Your answer should be one number: how many lines of the records hold the string "компании".

Data for processing →
┌────────

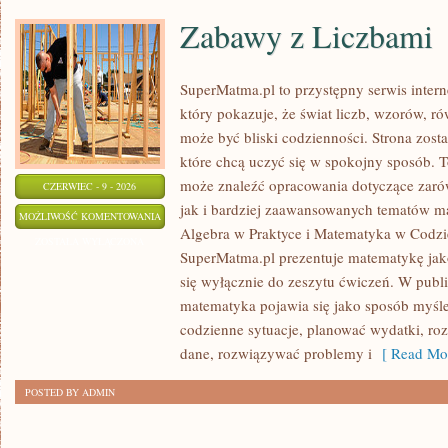
Zabawy z Liczbami
SuperMatma.pl to przystępny serwis inte
który pokazuje, że świat liczb, wzorów, r
może być bliski codzienności. Strona zost
które chcą uczyć się w spokojny sposób. T
może znaleźć opracowania dotyczące zar
CZERWIEC - 9 - 2026
jak i bardziej zaawansowanych tematów m
ZABAWY
MOŻLIWOŚĆ KOMENTOWANIA
Algebra w Praktyce i Matematyka w Codzi
Z
ZOSTAŁA WYŁĄCZONA
SuperMatma.pl prezentuje matematykę jako
LICZBAMI
się wyłącznie do zeszytu ćwiczeń. W publ
matematyka pojawia się jako sposób myśl
codzienne sytuacje, planować wydatki, ro
dane, rozwiązywać problemy i
[ Read Mor
POSTED BY ADMIN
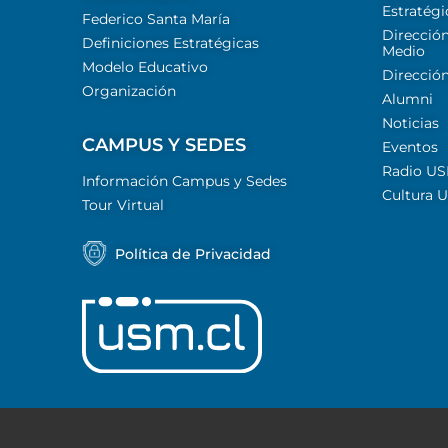
Estratégi
Federico Santa María
Email
Dirección
Definiciones Estratégicas
Medio
Modelo Educativo
Dirección
Organización
Alumni
Noticias
CAMPUS Y SEDES
Eventos
Radio U
Información Campus y Sedes
Cultura 
Tour Virtual
Política de Privacidad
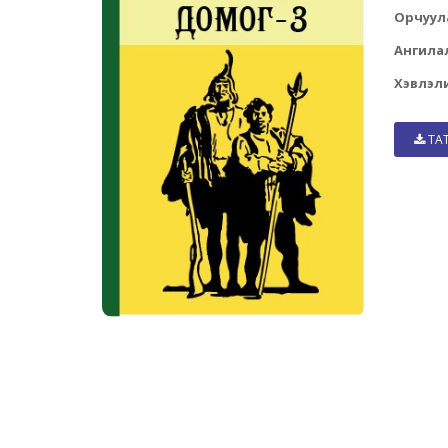
Орчуул
Ангила
Хэвлэли
ТА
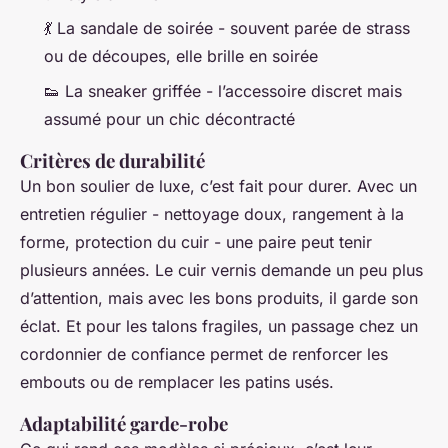
💃 La sandale de soirée - souvent parée de strass
ou de découpes, elle brille en soirée
👟 La sneaker griffée - l’accessoire discret mais
assumé pour un chic décontracté
Critères de durabilité
Un bon soulier de luxe, c’est fait pour durer. Avec un
entretien régulier - nettoyage doux, rangement à la
forme, protection du cuir - une paire peut tenir
plusieurs années. Le cuir vernis demande un peu plus
d’attention, mais avec les bons produits, il garde son
éclat. Et pour les talons fragiles, un passage chez un
cordonnier de confiance permet de renforcer les
embouts ou de remplacer les patins usés.
Adaptabilité garde-robe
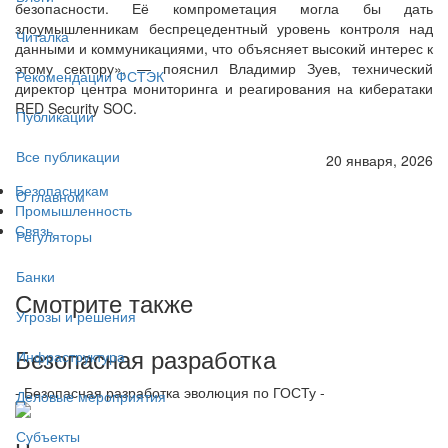
безопасности. Её компрометация могла бы дать
злоумышленникам беспрецедентный уровень контроля над
Читалка
данными и коммуникациями, что объясняет высокий интерес к
этому сектору», — пояснил Владимир Зуев, технический
Рекомендации ФСТЭК
директор центра мониторинга и реагирования на кибератаки
RED Security SOC.
Публикации
Все публикации
20 января, 2026
Безопасникам
О главном
Промышленность
Связь
Регуляторы
Банки
Смотрите также
Угрозы и решения
Безопасная разработка
Инфраструктура
- Безопасная разработка эволюция по ГОСТу -
Деловые мероприятия
Субъекты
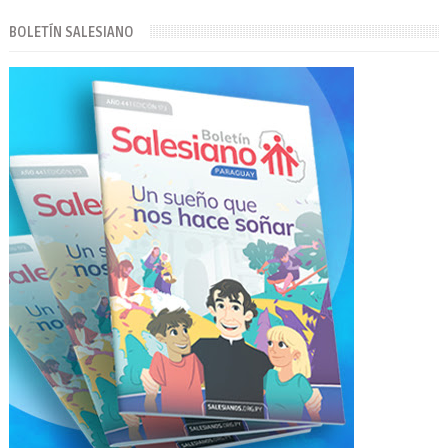
BOLETÍN SALESIANO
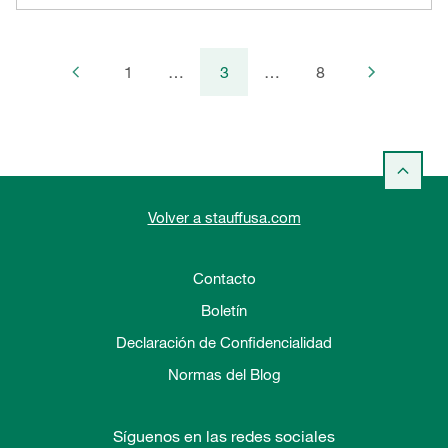
1
…
3
…
8
Volver a stauffusa.com
Contacto
Boletín
Declaración de Confidencialidad
Normas del Blog
Síguenos en las redes sociales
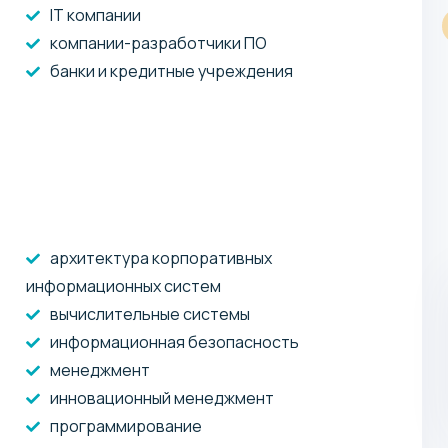
Информационная бизнес-
IT компании
аналитика
компании-разработчики ПО
Учебное заведение: МФЮА
банки и кредитные учреждения
Станьте специалистом, который будет решать
задачи бизнеса с помощью IT-технологий.
архитектура корпоративных
информационных систем
вычислительные системы
информационная безопасность
менеджмент
инновационный менеджмент
программирование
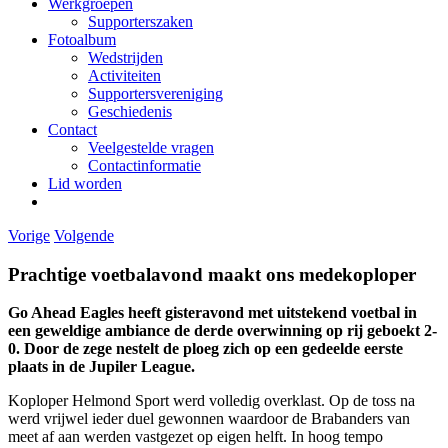
Werkgroepen
Supporterszaken
Fotoalbum
Wedstrijden
Activiteiten
Supportersvereniging
Geschiedenis
Contact
Veelgestelde vragen
Contactinformatie
Lid worden
Vorige
Volgende
Prachtige voetbalavond maakt ons medekoploper
Go Ahead Eagles heeft gisteravond met uitstekend voetbal in
een geweldige ambiance de derde overwinning op rij geboekt 2-
0. Door de zege nestelt de ploeg zich op een gedeelde eerste
plaats in de Jupiler League.
Koploper Helmond Sport werd volledig overklast. Op de toss na
werd vrijwel ieder duel gewonnen waardoor de Brabanders van
meet af aan werden vastgezet op eigen helft. In hoog tempo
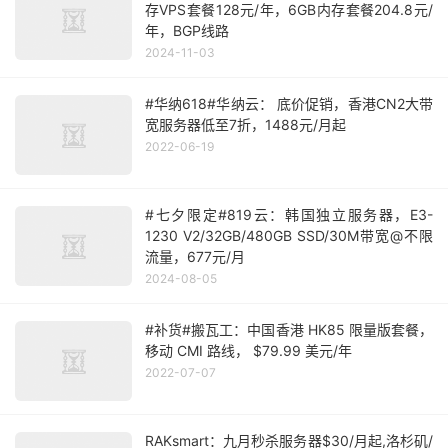
存VPS套餐128元/年，6GB内存套餐204.8元/
年，BGP线路
2024-11-03
#华纳618#华纳云： 底价促销，香港CN2大带
宽服务器低至7折，1488元/月起
2022-06-19
#七夕限定#819云：韩国独立服务器，E3-
1230 V2/32GB/480GB SSD/30M带宽@不限
流量，677元/月
2024-08-05
#补货#搬瓦工：中国香港 HK85 限量版套餐，
移动 CMI 路线， $79.99 美元/年
2022-07-07
RAKsmart：九月秒杀服务器$30/月起,洛杉矶/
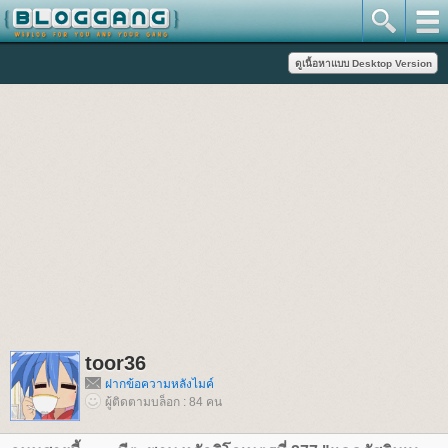
toor36
ฝากข้อความหลังไมค์
ผู้ติดตามบล็อก : 84 คน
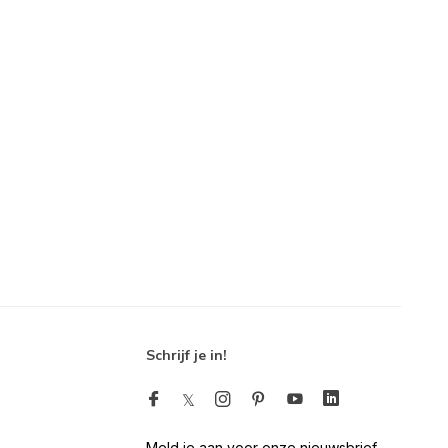
Schrijf je in!
Meld je aan voor onze nieuwsbrief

└────────

Answer →
2